• TASK: Copy out every one of the records below word for word, with no changes.

• Dataset entries:
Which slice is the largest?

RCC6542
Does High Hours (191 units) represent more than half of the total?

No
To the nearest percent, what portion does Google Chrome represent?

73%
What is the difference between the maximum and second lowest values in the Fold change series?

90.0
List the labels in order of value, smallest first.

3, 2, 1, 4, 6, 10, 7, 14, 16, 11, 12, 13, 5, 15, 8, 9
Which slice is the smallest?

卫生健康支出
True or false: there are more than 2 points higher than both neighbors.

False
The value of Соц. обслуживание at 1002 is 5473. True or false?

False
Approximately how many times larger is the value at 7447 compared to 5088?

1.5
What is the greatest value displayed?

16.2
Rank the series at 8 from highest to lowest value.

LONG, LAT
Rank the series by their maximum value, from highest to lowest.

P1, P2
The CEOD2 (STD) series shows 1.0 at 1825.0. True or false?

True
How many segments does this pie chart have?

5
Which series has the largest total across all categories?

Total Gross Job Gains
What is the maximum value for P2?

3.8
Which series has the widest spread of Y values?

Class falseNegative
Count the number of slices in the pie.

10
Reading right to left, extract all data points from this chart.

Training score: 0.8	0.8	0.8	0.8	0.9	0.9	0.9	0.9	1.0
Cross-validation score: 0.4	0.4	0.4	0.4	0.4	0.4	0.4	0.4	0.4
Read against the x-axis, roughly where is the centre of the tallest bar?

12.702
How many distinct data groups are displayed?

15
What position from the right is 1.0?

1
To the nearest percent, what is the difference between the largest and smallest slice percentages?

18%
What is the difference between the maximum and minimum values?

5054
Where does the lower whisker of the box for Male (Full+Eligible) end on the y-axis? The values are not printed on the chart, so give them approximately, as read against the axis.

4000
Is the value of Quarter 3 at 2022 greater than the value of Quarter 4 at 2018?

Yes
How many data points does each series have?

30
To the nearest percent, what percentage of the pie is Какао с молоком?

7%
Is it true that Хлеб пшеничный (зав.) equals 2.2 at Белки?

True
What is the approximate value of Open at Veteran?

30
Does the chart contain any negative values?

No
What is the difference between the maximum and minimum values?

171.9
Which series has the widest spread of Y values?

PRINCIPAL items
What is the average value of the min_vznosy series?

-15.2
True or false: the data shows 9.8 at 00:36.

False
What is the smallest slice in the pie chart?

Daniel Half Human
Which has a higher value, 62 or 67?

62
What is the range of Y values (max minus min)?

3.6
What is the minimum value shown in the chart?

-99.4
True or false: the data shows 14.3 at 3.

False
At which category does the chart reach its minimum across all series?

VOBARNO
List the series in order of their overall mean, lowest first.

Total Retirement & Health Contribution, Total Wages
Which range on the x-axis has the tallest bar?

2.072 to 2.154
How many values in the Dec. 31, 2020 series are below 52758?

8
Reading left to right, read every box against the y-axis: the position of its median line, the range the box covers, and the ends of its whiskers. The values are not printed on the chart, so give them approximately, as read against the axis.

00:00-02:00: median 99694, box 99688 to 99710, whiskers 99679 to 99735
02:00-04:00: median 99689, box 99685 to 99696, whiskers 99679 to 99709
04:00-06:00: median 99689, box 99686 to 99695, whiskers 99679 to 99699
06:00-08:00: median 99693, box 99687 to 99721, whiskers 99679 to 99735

• SOLUTION TO THE PROBLEM:
Which slice is the largest?

RCC6542
Does High Hours (191 units) represent more than half of the total?

No
To the nearest percent, what portion does Google Chrome represent?

73%
What is the difference between the maximum and second lowest values in the Fold change series?

90.0
List the labels in order of value, smallest first.

3, 2, 1, 4, 6, 10, 7, 14, 16, 11, 12, 13, 5, 15, 8, 9
Which slice is the smallest?

卫生健康支出
True or false: there are more than 2 points higher than both neighbors.

False
The value of Соц. обслуживание at 1002 is 5473. True or false?

False
Approximately how many times larger is the value at 7447 compared to 5088?

1.5
What is the greatest value displayed?

16.2
Rank the series at 8 from highest to lowest value.

LONG, LAT
Rank the series by their maximum value, from highest to lowest.

P1, P2
The CEOD2 (STD) series shows 1.0 at 1825.0. True or false?

True
How many segments does this pie chart have?

5
Which series has the largest total across all categories?

Total Gross Job Gains
What is the maximum value for P2?

3.8
Which series has the widest spread of Y values?

Class falseNegative
Count the number of slices in the pie.

10
Reading right to left, extract all data points from this chart.

Training score: 0.8	0.8	0.8	0.8	0.9	0.9	0.9	0.9	1.0
Cross-validation score: 0.4	0.4	0.4	0.4	0.4	0.4	0.4	0.4	0.4
Read against the x-axis, roughly where is the centre of the tallest bar?

12.702
How many distinct data groups are displayed?

15
What position from the right is 1.0?

1
To the nearest percent, what is the difference between the largest and smallest slice percentages?

18%
What is the difference between the maximum and minimum values?

5054
Where does the lower whisker of the box for Male (Full+Eligible) end on the y-axis? The values are not printed on the chart, so give them approximately, as read against the axis.

4000
Is the value of Quarter 3 at 2022 greater than the value of Quarter 4 at 2018?

Yes
How many data points does each series have?

30
To the nearest percent, what percentage of the pie is Какао с молоком?

7%
Is it true that Хлеб пшеничный (зав.) equals 2.2 at Белки?

True
What is the approximate value of Open at Veteran?

30
Does the chart contain any negative values?

No
What is the difference between the maximum and minimum values?

171.9
Which series has the widest spread of Y values?

PRINCIPAL items
What is the average value of the min_vznosy series?

-15.2
True or false: the data shows 9.8 at 00:36.

False
What is the smallest slice in the pie chart?

Daniel Half Human
Which has a higher value, 62 or 67?

62
What is the range of Y values (max minus min)?

3.6
What is the minimum value shown in the chart?

-99.4
True or false: the data shows 14.3 at 3.

False
At which category does the chart reach its minimum across all series?

VOBARNO
List the series in order of their overall mean, lowest first.

Total Retirement & Health Contribution, Total Wages
Which range on the x-axis has the tallest bar?

2.072 to 2.154
How many values in the Dec. 31, 2020 series are below 52758?

8
Reading left to right, read every box against the y-axis: the position of its median line, the range the box covers, and the ends of its whiskers. The values are not printed on the chart, so give them approximately, as read against the axis.

00:00-02:00: median 99694, box 99688 to 99710, whiskers 99679 to 99735
02:00-04:00: median 99689, box 99685 to 99696, whiskers 99679 to 99709
04:00-06:00: median 99689, box 99686 to 99695, whiskers 99679 to 99699
06:00-08:00: median 99693, box 99687 to 99721, whiskers 99679 to 99735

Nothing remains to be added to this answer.